The Special Problem of Special Access

As digital technology spreads through society, the communications sector and the internet have become the core of our digital economy. As many of the activities that once took place in physical space now take place in cyberspace, consumers—perhaps unknowingly—depend more than ever on the underlying communications infrastructure to support those activities. Substituting digital communications for physical activity has lowered transaction costs and increased economic efficiency, but these services are not free.

Communication networks have real costs for the businesses that use them as intermediate “transport” inputs to produce and deliver their output – and those costs don’t disappear. They are recovered from consumers in the prices they pay for the goods and services they buy. Nowhere is this more apparent, and more problematic, than in the special case of special access.

Special access services are vital for wireless communications and a wide range of businesses and public agencies including Internet service providers, area networks with widespread outlets (like ATMs), hospitals, schools, libraries, and public safety offices. They need secure, dedicated high-speed, high-capacity wireline connections to function.

Special access, a regulatory term for these connections, was among the first telecommunications services deregulated by FCC action after the passage of the landmark Telecommunications Act of 1996. Still in the glow of 1996 Act, the FCC relied on little more than theory and hope that competition would develop. What we now know is that the special access market never became competitive because you can’t deregulate a critical communications input on a promise and have it turn out well.

The FCC, coming off the most comprehensive data collection in its history, now joins the rest of us in the hangover, as that data shows the special access market is not competitive and the broadband business and wireless markets will suffer if they don’t fix it.

Today, we are releasing a report, “The Special Problem of Special Access” that demonstrates that as much as half of the current $40 billion bill for special access is overcharges that result in excess profits for the dominant local phone companies. Draining consumers’ pocketbooks has spillover effects that reduce economic activity, so the total cost of the overcharges for consumers and the economy is well over $150 billion in just the past five years.

The report shows that the abuse of market power in the special access market is particularly troubling on both the supply and demand-side. On the demand side, the costs are hidden from consumers, affecting a wide range of services that are crucial to the functioning digital economy. On the supply-side, deployment of facilities to compete with an incumbent communications network is costly and difficult, and gaining reasonable access to incumbent networks is nearly impossible.

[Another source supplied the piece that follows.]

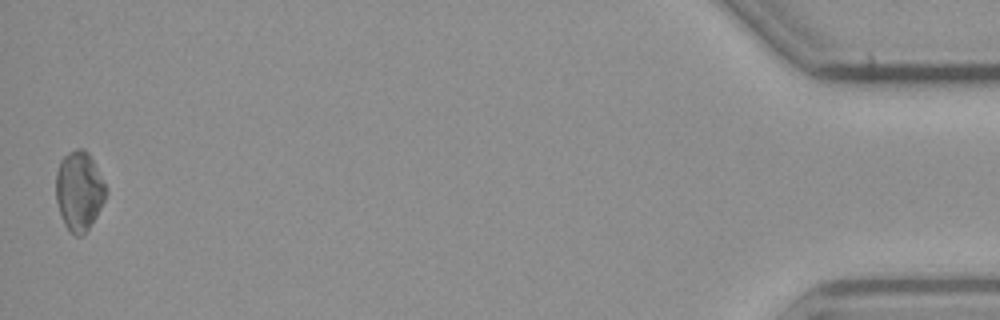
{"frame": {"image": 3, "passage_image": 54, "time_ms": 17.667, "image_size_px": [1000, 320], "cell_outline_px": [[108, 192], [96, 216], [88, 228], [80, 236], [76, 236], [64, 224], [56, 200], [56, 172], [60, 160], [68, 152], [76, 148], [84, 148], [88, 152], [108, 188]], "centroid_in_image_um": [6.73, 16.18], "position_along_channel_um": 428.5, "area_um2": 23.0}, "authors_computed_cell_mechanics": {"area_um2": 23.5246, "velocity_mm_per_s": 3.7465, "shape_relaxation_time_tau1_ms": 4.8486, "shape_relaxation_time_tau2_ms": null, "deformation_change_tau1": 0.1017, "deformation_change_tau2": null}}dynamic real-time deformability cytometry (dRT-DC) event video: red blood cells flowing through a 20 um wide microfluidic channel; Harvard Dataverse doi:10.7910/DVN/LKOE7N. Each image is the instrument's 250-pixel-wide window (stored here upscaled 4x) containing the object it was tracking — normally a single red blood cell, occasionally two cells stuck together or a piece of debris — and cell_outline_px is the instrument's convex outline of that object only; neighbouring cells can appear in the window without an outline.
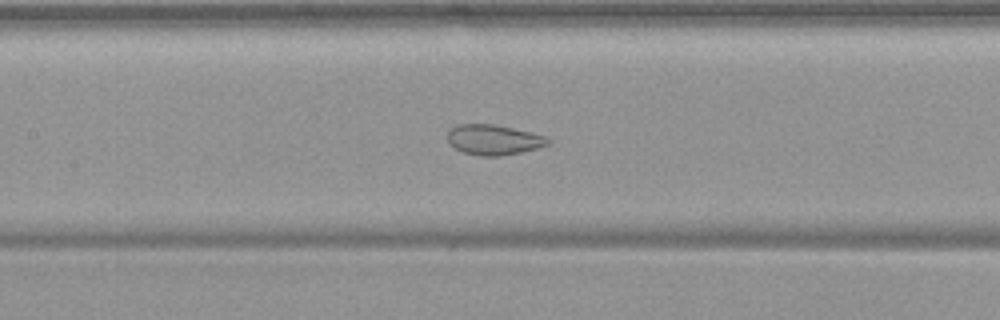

The 1996 Act’s competition policy, of course, was launched from a condition in which monopoly power existed, having been built behind decades of government-granted monopoly that shielded the incumbents from competition and endowed them with vast communications networks whose sunk costs had been paid by captive consumers. This advantage combined with the economic fundamentals of communications networks, like economies of scale and scope, network effects and other barriers to entry give the incumbent local telephone companies an insurmountable advantage. Anticompetitive practices of the dominant telephone companies made matter worse, by locking in special access customers.

Indeed, one of the great ironies in the debate over the abuse of this market power is that until 2007, the FCC collected and published data on the costs and profits of special access services, which consistently showed that competition had failed to restrain pricing abuse. The response of the FCC, who was wrong about the growth of competition, was to stop collecting the data.

Hidden behind a veil of secrecy and embedded in consumers’ bills, the billions of dollars imposed on consumers as the result of this abuse of market power has not received the attention it deserves. However, given the size of the market, the astronomical level of profits and the importance of special access services in the digital economy, the total economic harm is one of the clearest examples of deregulation gone wrong since the passage of the 1996 Act.

But now the FCC has a chance to get it right. It is armed with data that demonstrates the devastating effects of this market power and willingness to correct it. It’s time for them to finish the job.

Dr. Mark Cooper is the Director of Research at the Consumer Federation of America.